### DATA FOR THIS EXERCISE
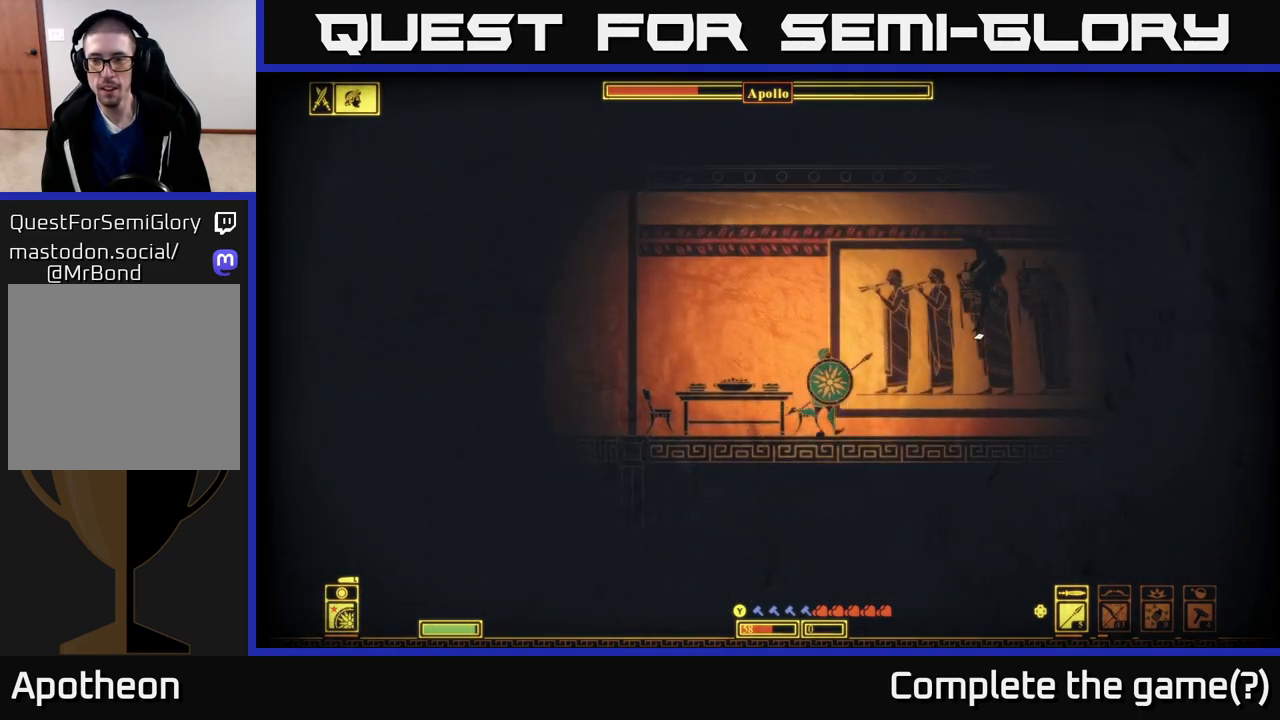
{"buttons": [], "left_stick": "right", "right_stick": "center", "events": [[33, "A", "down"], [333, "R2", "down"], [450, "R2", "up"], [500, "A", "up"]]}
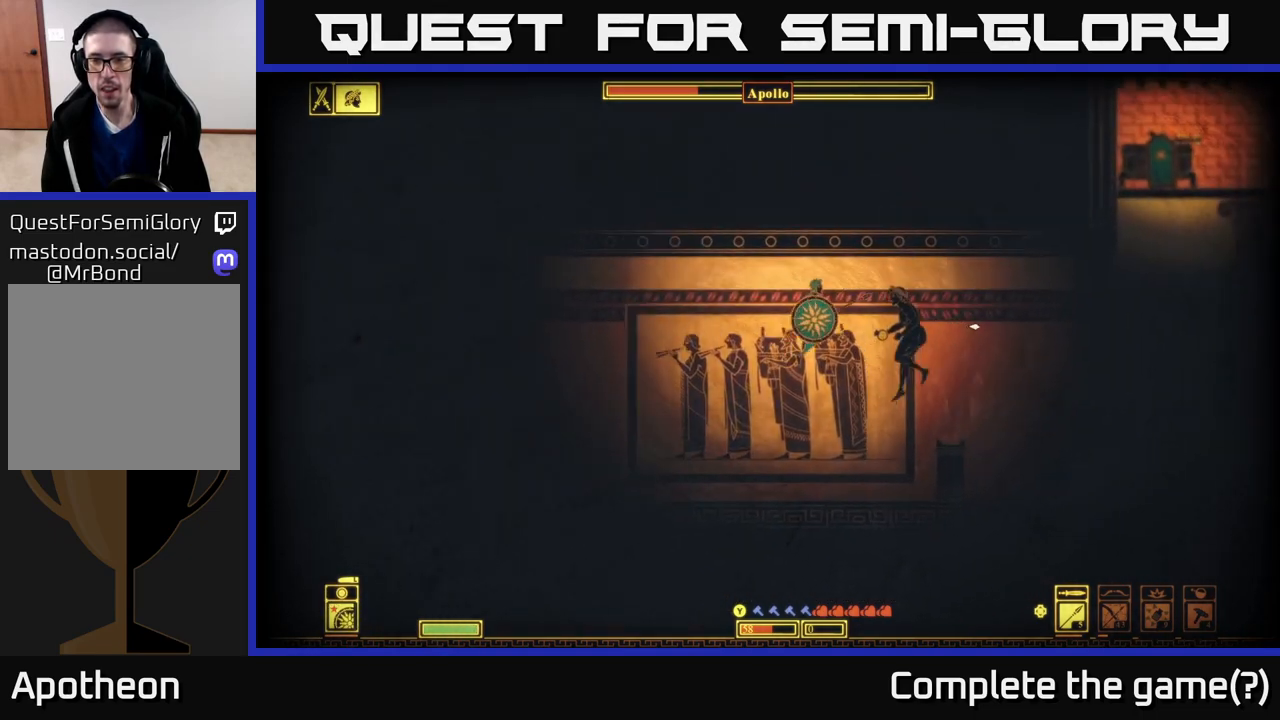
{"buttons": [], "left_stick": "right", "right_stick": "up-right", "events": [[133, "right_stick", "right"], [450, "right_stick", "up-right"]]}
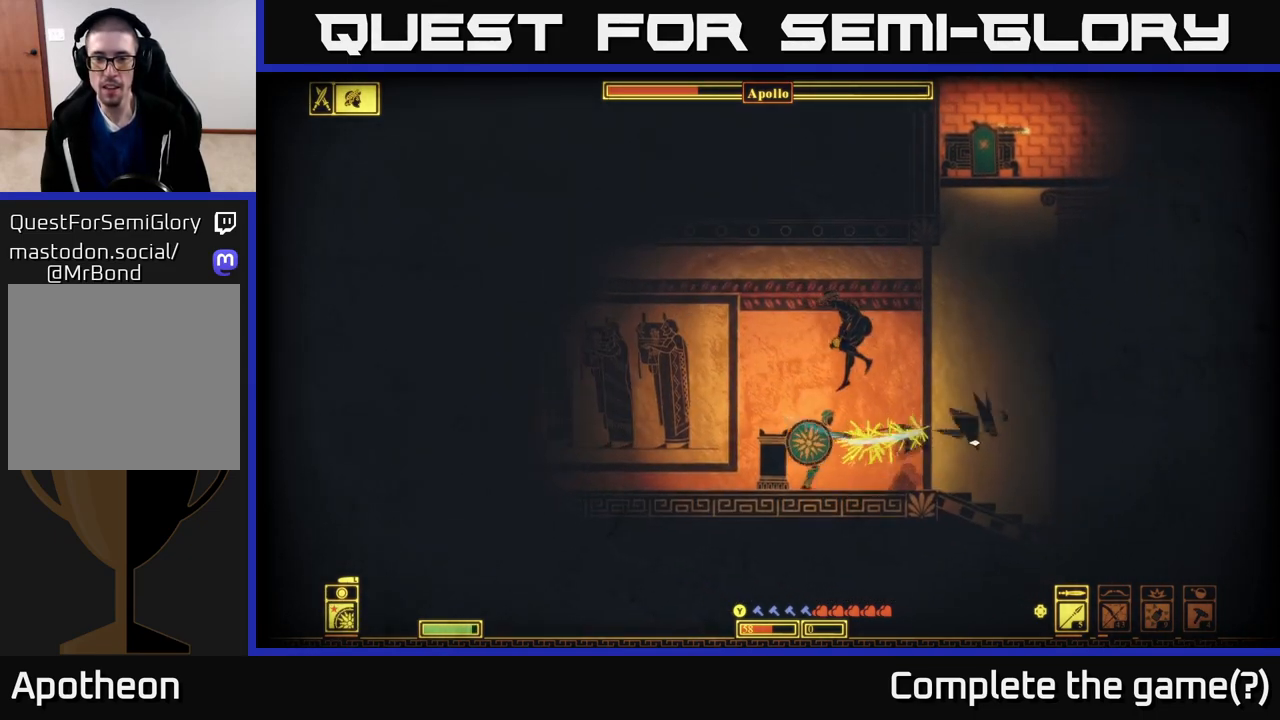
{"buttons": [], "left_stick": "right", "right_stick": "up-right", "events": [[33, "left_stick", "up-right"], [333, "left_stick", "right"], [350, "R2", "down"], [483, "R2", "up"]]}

==

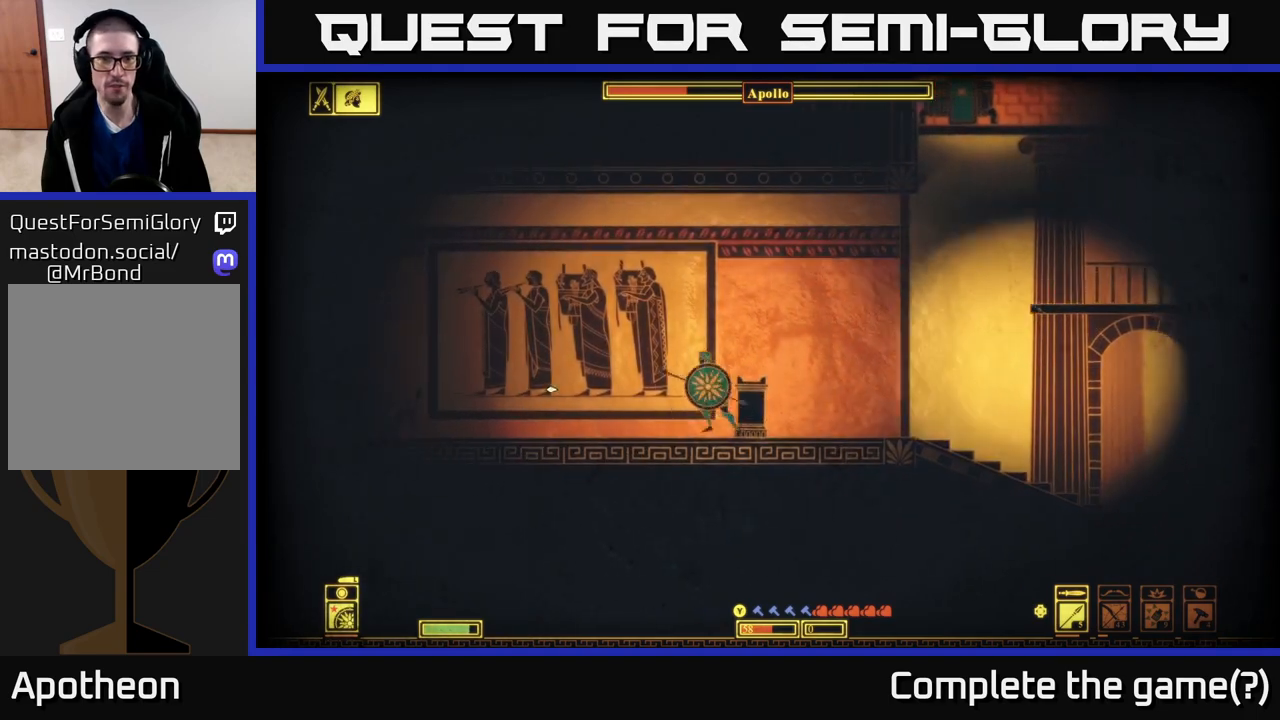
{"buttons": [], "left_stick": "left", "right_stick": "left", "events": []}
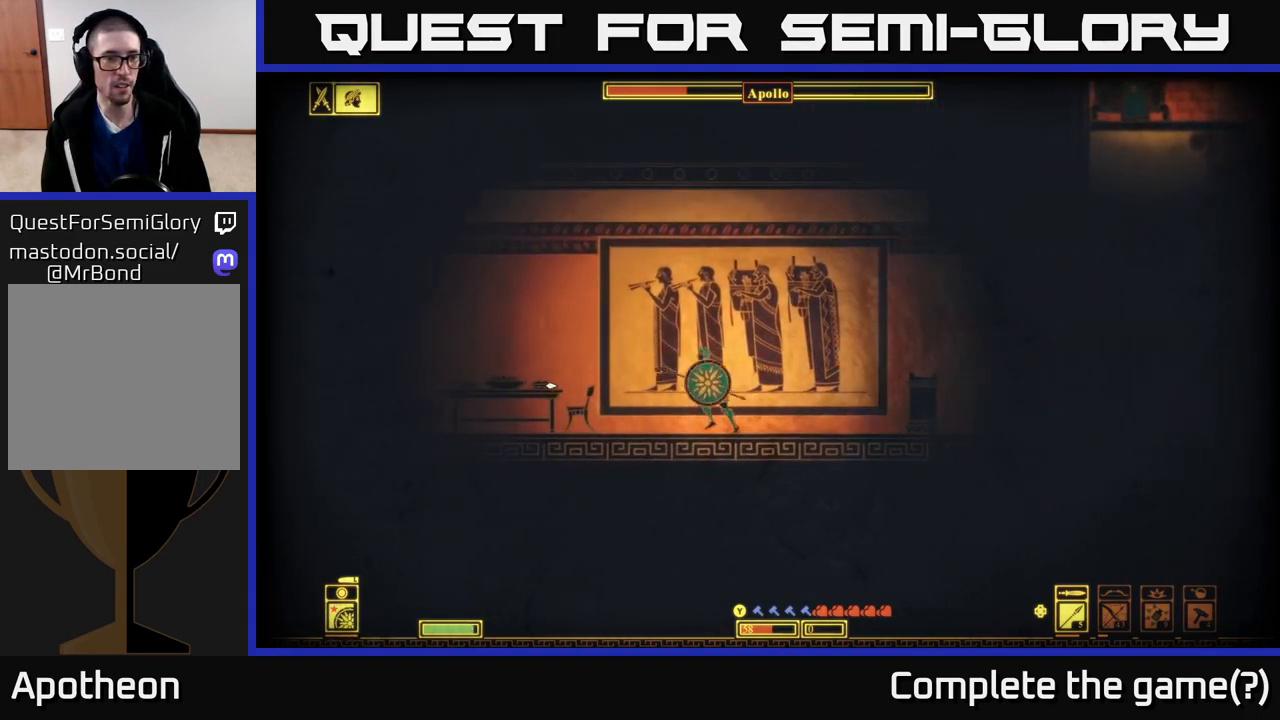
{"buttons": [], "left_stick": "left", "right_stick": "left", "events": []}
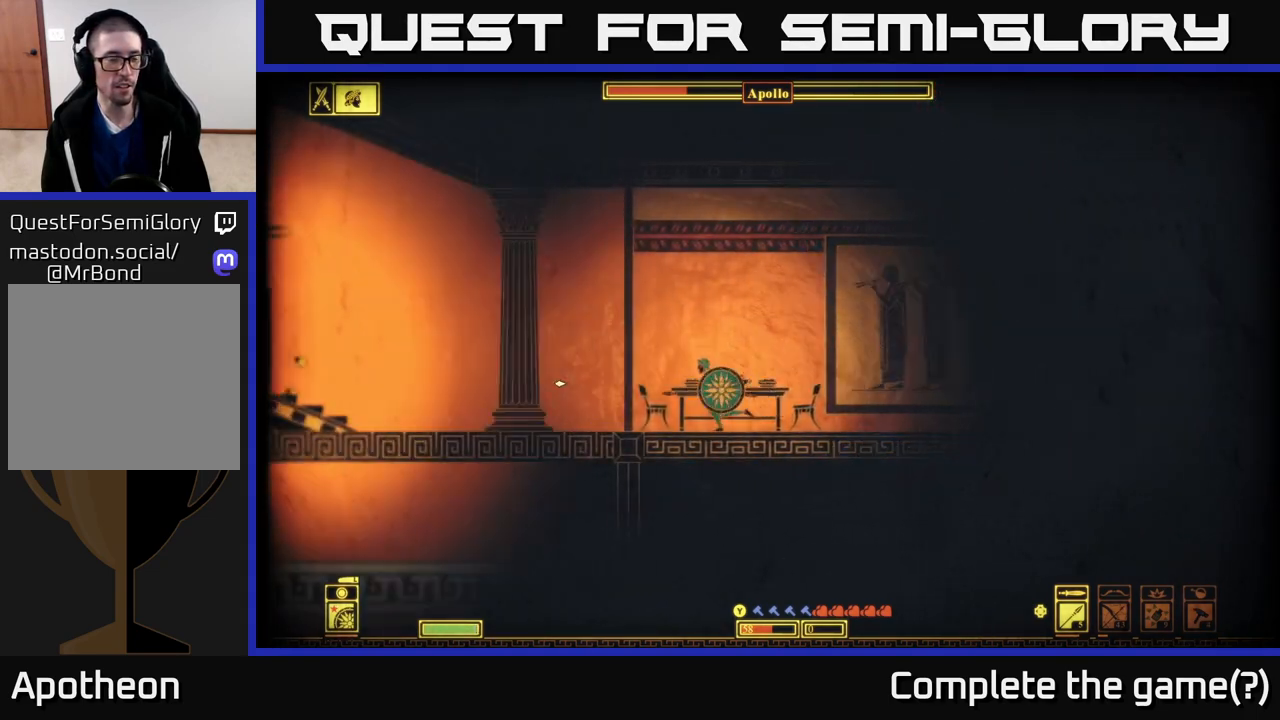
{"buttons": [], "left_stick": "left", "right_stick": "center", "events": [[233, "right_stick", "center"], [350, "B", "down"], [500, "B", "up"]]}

### WHAT IS REQUIRED
Report every line from the listing above where the string "center" can be found.

### THE ANSWER
{"buttons": [], "left_stick": "right", "right_stick": "center", "events": [[33, "A", "down"], [333, "R2", "down"], [450, "R2", "up"], [500, "A", "up"]]}
{"buttons": [], "left_stick": "left", "right_stick": "center", "events": [[233, "right_stick", "center"], [350, "B", "down"], [500, "B", "up"]]}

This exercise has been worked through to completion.